Accelerations with values of 4,9 m/ sec squared at the top of the wave and 14,7 m/sec squared at its bottom are not extreme. The corresponding Froude numbers for a boat with 9 feet waterline length are 0,27 at the crest and 0,16 at trough. Thus, in the trough, in a following wind, there is, luckily, a striking speed increase through the water, just where it is most needed.

Another important consequence of being small in big waves is that a ten feet cruiser moving slowly through the surface water will at the crest become very light due to the centrifugal acceleration. In the above case its weight at the trough is three times as heavy as at the crest. Consequently its stability is also three times as big in the trough. And this case is not extreme as can easily be calculated.

The boat being so light at the crest may then get enough power from its sail to be lifted it out of the Archimedes cavity it is trapped in. Of course inertia still works, as it always does, even in gravity free space.

At the crest the surface water is mowing in the direction of the wind at a speed of several knots.

(Because the boat is so light at the crest, it there loses much of its stability. The consequently sudden heeling lead the ignorant person to believe that it is more wind at the top of the wave. The right answer is. The boat heels over because the acceleration is less at the crest than at the trough. But the boat still floats at the same waterline because the weight of the water at the crest is also less then in the trough.)

At the trough the boat meets surface water that is mowing against the wind at the speed of several knots. The boats speed through the water therefore increases even though its speed over the ground is the same. As we have seen, luckily the boat is now moving at very low “Froude numbers” this decreases its resistance for a given speed.

Think about it in this way, sailing at the crest is a bit like sailing on the moon. There gravity is low. Everything happens slowly. Consequently sailing on the moon will be slower than on earth.

On the other hand, sailing in the trough is like sailing on Jupiter. There gravity is strong. Everything happens fast. Consequently sailing on Jupiter will be faster than on earth.

During my planned circumnavigation I calculate with an average speed of 2 knots. This will give me a very low Froude number. Thus about 75% of my boats resistance will come from friction. Wave resistance is of lesser importance. Therefore the bow can be made very blunt. This gives my boat more displacement and enables me to have a very high prismatic coefficient .65 to .7. A side effect of this is that it gives my small cruiser very good stability for a given beam.

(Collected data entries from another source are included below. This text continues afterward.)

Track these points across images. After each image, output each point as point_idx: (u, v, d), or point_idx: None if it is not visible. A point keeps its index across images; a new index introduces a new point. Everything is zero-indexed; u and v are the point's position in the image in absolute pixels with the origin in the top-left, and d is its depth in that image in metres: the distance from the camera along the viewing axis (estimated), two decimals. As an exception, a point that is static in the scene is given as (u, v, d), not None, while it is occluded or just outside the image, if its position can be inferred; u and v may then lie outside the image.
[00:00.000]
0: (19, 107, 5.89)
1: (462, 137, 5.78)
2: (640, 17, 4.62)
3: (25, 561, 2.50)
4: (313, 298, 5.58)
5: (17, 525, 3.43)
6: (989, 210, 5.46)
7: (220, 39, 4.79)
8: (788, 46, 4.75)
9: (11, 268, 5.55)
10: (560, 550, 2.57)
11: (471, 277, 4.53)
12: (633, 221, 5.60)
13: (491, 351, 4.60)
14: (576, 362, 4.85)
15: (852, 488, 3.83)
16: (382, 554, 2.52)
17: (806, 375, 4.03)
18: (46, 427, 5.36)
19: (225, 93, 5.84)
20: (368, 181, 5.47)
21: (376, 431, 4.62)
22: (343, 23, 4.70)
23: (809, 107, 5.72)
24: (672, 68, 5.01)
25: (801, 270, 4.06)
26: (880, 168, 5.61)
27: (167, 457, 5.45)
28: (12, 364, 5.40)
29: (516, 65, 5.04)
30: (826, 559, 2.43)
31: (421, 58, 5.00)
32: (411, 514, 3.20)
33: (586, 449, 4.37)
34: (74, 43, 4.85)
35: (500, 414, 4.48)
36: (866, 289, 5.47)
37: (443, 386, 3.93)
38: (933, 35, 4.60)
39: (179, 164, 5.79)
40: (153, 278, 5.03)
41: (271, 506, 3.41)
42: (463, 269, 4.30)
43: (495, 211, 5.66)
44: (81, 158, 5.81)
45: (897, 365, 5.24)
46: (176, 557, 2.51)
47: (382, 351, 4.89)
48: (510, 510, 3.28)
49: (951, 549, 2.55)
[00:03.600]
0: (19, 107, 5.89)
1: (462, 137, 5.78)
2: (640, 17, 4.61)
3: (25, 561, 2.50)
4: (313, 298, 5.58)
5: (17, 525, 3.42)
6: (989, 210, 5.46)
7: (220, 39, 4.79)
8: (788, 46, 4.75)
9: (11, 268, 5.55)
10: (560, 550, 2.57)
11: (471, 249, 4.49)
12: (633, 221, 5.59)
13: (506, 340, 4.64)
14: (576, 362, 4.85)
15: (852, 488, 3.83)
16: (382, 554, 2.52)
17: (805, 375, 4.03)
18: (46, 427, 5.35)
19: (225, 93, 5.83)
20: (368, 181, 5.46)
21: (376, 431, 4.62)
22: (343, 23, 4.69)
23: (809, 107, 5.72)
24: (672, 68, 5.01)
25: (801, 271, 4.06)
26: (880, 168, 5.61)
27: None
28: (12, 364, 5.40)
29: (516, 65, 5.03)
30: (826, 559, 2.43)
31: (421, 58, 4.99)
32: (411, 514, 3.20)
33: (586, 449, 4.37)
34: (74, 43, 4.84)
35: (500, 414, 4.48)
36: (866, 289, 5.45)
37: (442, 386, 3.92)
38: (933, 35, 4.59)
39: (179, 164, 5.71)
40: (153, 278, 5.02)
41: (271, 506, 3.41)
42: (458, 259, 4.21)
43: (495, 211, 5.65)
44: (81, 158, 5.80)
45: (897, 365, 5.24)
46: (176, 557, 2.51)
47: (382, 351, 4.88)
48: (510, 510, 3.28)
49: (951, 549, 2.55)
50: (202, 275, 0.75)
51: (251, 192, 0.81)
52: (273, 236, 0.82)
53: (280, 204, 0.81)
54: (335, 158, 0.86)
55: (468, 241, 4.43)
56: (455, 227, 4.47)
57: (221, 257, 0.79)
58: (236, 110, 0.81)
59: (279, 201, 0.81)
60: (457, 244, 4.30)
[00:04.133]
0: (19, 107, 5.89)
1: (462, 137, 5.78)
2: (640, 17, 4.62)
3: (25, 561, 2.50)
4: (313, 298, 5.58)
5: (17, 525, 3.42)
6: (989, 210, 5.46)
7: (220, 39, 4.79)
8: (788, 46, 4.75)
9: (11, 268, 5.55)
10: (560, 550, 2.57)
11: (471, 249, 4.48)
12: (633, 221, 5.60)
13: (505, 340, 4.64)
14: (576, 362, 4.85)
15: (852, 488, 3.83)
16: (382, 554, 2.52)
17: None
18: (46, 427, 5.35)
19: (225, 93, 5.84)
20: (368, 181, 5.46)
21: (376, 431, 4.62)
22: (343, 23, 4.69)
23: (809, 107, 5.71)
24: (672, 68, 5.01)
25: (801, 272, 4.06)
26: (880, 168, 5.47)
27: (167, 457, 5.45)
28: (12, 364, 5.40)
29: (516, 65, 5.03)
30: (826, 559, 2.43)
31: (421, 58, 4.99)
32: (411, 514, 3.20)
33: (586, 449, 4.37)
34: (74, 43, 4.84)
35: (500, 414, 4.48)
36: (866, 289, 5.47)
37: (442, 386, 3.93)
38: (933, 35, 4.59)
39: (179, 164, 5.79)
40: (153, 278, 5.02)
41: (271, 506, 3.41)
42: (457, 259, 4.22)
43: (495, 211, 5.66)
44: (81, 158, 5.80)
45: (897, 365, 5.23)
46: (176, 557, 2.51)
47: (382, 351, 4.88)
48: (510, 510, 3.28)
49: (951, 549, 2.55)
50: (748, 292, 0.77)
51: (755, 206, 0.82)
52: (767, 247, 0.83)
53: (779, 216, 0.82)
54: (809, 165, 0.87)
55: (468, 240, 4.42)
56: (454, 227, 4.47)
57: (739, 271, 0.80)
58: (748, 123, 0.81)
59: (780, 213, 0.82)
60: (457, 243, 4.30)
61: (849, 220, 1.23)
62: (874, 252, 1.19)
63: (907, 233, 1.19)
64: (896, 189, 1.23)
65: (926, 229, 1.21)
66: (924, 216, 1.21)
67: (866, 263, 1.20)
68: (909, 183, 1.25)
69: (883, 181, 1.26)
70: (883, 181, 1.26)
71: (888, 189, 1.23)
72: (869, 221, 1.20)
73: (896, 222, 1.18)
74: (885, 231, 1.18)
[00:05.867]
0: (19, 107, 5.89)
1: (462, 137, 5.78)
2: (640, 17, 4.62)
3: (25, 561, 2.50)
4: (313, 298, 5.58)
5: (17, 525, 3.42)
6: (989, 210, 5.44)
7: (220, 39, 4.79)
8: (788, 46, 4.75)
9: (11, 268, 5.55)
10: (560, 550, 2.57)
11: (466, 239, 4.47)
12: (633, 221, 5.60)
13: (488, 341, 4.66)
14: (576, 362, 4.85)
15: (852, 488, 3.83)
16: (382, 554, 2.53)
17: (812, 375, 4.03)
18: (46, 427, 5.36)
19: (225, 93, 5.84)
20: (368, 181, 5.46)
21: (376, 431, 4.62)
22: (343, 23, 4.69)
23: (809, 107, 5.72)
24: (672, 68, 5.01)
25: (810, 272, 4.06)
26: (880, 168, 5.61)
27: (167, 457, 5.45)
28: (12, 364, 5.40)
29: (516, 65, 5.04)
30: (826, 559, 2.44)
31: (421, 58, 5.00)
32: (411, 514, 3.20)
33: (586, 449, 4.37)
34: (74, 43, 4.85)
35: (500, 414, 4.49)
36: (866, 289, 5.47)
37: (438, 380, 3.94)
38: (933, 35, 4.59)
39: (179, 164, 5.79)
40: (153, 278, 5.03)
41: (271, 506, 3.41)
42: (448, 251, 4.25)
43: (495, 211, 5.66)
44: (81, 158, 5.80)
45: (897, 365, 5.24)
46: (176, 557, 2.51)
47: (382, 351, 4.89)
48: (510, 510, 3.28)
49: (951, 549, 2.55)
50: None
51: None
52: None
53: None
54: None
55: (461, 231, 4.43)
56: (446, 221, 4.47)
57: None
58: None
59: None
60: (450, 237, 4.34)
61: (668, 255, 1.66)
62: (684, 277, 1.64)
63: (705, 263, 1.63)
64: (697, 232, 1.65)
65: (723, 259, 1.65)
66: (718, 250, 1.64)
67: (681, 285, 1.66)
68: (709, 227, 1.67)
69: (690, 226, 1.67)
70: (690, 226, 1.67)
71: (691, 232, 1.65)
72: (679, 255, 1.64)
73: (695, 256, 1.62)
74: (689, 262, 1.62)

Clearly it is paradoxical that a 10 feet boat can circumnavigate on a small Froude number, but the hull speed of a boat is in proportion to the square root of its waterline. Now there is something funny about the graph of that function. It is of course the mirror image of the square graph, the common parabola as reflected in the bisector of the x-y axes. Now the parabola when its x-values are small keeps very close to x-axis and then as it gains momentum quickly rises to the sky and becomes nearly vertical. The square root graph does the opposite, at small values for x (in this example a 10 feet cruising boat with a short waterline) it follows the y-axis rising quickly towards the sky, but as x gets bigger, as for big boats, it flattens out and becomes almost horizontal. Consequently a few more feet waterline on big boats does not increase their speed significantly. This mathematical relationship favours the small boat and explains why I can circumnavigate on small Froude number.

These are just some reflections on one aspect of small boat sailing to show that the behavior of a small boat is not evident. That landlubbers and ignorant big boat sailors better not condemn my endeavor before they have educated themselves.